>>

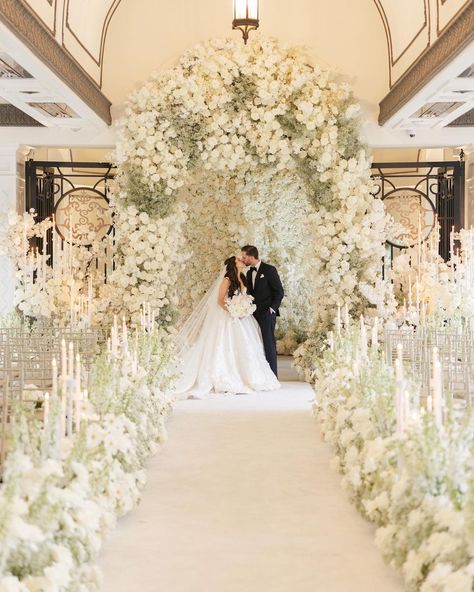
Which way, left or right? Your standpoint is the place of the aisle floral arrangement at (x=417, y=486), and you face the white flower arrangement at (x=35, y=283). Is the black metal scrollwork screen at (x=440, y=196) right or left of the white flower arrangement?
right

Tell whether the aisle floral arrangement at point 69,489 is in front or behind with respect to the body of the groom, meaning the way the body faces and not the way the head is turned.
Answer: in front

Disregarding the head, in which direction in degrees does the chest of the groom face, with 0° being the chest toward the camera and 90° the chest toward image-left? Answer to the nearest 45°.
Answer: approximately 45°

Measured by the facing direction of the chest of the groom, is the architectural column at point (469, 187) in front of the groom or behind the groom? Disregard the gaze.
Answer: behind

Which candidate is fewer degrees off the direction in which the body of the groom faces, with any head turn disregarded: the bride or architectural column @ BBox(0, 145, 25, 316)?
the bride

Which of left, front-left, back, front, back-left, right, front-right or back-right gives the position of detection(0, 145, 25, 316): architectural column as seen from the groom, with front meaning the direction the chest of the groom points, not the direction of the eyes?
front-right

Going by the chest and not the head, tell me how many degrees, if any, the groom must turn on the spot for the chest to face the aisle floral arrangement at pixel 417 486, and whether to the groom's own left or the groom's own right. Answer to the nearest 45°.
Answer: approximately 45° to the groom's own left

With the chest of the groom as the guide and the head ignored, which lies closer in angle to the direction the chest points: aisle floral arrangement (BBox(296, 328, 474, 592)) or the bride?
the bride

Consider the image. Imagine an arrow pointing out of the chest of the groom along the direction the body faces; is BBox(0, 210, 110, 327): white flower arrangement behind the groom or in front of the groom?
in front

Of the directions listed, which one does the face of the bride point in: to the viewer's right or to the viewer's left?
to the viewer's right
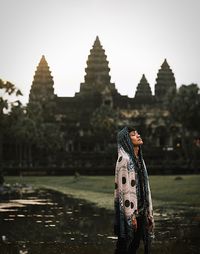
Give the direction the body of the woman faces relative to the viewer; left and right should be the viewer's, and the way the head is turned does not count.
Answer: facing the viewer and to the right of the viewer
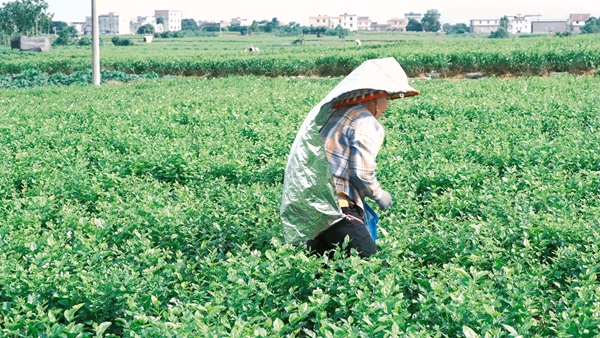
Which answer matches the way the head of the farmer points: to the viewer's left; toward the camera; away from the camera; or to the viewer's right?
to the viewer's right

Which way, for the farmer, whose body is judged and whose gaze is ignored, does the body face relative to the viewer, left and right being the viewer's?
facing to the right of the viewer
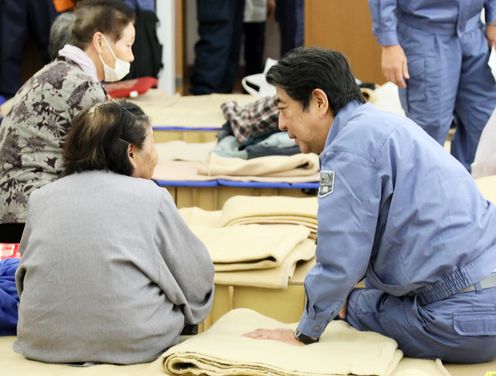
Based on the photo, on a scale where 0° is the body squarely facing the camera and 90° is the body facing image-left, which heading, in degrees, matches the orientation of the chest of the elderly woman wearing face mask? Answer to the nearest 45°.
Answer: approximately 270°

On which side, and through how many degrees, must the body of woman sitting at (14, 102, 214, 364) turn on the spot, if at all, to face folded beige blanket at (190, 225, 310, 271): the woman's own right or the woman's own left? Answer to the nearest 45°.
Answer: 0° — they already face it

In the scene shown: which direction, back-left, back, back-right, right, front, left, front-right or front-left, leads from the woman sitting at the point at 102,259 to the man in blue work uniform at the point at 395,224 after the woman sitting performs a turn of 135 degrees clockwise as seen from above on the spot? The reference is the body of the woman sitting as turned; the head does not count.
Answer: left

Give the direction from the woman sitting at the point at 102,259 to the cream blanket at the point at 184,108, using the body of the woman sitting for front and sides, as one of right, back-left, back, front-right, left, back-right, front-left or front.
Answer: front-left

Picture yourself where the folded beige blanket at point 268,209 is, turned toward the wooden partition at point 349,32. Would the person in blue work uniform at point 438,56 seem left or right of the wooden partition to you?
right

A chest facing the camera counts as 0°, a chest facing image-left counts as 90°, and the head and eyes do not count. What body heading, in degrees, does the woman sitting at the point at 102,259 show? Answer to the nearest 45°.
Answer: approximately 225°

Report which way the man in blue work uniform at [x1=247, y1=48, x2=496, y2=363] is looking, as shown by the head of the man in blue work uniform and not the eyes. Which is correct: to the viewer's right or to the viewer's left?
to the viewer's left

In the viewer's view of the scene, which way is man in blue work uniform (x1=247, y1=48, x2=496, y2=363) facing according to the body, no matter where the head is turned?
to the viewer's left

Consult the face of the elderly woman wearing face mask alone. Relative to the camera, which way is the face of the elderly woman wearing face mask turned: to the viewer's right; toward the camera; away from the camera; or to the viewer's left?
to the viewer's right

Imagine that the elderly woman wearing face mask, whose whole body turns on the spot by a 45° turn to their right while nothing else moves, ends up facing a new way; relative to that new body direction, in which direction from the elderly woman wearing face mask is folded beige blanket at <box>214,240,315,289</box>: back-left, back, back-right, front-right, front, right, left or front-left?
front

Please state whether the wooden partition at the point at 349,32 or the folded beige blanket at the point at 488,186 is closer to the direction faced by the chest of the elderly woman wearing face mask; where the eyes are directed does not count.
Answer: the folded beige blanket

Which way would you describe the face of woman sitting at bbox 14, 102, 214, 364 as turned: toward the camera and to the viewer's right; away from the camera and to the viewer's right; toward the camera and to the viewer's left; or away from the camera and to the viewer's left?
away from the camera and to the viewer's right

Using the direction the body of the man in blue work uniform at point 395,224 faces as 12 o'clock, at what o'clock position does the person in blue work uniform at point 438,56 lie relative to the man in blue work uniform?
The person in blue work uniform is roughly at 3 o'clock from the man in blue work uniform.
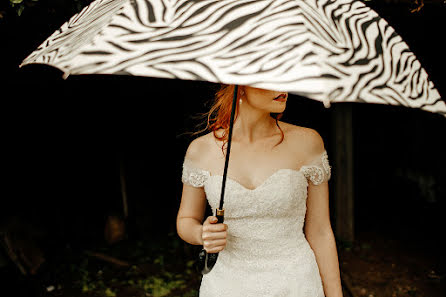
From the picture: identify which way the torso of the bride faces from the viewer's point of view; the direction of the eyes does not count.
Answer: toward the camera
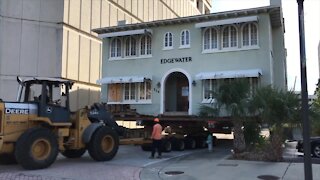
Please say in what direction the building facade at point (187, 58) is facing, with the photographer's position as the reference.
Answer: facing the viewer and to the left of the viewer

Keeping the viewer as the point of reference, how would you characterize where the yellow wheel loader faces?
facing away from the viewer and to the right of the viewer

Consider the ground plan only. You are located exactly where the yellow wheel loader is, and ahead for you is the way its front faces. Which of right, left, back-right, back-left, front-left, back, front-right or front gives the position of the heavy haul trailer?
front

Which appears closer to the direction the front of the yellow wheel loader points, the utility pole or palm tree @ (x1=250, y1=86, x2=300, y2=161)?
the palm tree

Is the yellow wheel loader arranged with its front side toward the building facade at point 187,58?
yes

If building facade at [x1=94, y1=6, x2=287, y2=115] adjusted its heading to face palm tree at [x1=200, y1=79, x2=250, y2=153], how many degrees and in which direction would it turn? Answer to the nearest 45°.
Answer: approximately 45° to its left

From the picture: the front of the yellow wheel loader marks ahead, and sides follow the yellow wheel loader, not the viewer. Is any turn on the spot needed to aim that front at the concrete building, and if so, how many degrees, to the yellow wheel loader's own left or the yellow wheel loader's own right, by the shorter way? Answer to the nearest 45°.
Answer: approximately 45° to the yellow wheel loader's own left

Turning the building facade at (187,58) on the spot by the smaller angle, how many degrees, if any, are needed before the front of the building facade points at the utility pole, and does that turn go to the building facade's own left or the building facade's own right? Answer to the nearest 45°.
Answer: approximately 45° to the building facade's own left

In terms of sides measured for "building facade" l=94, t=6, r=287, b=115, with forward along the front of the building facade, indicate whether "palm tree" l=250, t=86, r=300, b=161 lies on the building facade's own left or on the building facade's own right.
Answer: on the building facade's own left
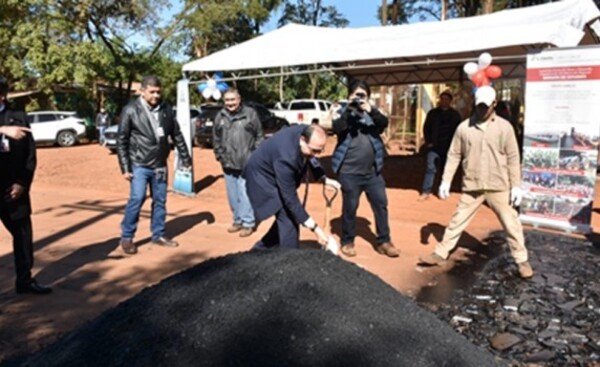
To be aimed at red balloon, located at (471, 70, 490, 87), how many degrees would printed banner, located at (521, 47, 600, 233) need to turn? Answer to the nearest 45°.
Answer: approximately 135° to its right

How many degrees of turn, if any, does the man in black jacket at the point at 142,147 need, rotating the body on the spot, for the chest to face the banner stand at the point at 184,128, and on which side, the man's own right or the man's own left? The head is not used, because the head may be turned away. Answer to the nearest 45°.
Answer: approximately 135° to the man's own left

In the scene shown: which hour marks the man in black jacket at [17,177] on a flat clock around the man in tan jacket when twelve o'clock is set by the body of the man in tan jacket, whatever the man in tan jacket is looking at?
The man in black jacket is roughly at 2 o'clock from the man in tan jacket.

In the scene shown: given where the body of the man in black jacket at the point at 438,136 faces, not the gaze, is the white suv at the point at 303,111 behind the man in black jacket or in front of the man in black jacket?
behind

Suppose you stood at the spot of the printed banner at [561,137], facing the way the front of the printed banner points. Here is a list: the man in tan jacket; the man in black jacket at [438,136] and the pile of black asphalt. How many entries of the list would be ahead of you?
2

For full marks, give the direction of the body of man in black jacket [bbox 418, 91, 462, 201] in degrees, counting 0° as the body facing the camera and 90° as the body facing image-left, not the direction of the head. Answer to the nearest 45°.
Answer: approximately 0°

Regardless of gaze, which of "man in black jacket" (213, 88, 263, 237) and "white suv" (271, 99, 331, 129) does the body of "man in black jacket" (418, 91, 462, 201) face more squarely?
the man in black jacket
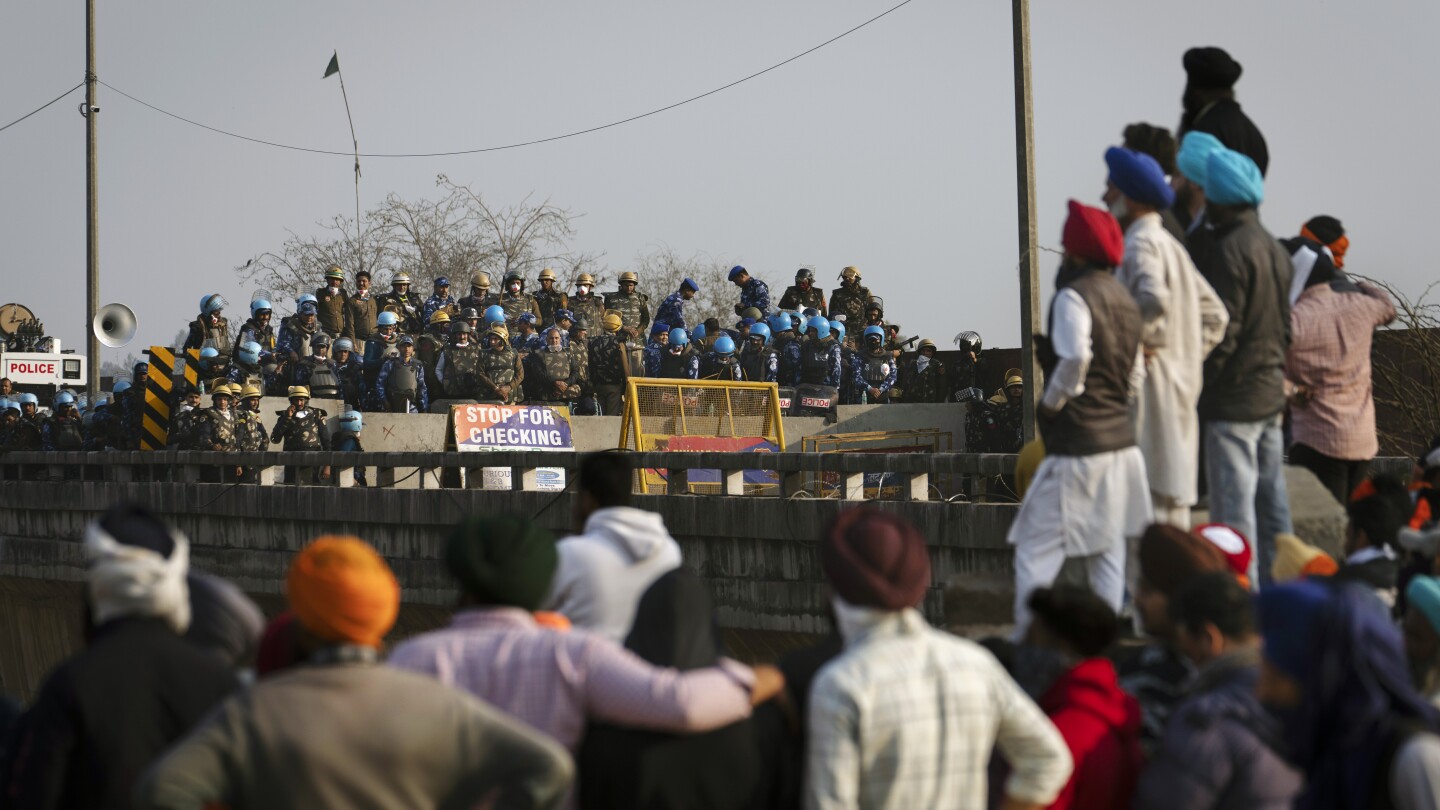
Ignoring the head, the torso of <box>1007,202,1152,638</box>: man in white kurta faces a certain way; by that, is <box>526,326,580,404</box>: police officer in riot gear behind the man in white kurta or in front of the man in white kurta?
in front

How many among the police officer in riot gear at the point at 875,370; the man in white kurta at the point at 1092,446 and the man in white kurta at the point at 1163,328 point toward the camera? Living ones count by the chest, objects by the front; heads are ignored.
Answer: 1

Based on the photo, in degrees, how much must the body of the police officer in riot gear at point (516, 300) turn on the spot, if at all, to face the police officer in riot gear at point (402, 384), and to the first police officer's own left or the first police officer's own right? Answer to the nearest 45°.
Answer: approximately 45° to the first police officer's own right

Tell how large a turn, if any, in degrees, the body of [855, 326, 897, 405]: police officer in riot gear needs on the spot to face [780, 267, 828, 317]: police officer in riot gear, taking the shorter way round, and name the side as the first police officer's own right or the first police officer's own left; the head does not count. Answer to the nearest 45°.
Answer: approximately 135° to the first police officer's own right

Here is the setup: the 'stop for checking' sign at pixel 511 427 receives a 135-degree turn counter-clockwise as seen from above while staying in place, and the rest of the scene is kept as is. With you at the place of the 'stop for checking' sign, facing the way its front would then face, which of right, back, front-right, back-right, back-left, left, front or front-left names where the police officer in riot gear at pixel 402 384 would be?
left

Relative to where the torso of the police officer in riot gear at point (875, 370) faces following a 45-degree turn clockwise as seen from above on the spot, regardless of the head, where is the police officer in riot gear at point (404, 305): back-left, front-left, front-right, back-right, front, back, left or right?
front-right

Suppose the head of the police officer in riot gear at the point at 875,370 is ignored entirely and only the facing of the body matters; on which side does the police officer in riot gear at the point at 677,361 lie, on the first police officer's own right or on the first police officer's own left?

<<

Everything from the line containing "Here is the setup: the" through the final line of the records is what you should print, exactly and with nothing added.

### EXERCISE SOLUTION
Here is the setup: the 'stop for checking' sign at pixel 511 427 receives a 135-degree turn counter-clockwise as seen from above while staying in place, and the rest of the scene is kept as is. With you at the place of the 'stop for checking' sign, facing the way its front would then face, which of right, back, front-right, back-right, back-left, left, front or front-left names where the police officer in riot gear at pixel 402 384 would be?
left

Relative to where the torso of the police officer in riot gear at point (875, 370) faces following a 45-degree turn clockwise as seen from above on the spot, regardless of the head, where is the police officer in riot gear at point (404, 305): back-left, front-left, front-right, back-right, front, back, left or right?
front-right

Suppose the head of the police officer in riot gear at the point at 875,370 is ignored entirely and only the facing of the body matters; on which side does the police officer in riot gear at the point at 677,361 lie, on the first police officer's own right or on the first police officer's own left?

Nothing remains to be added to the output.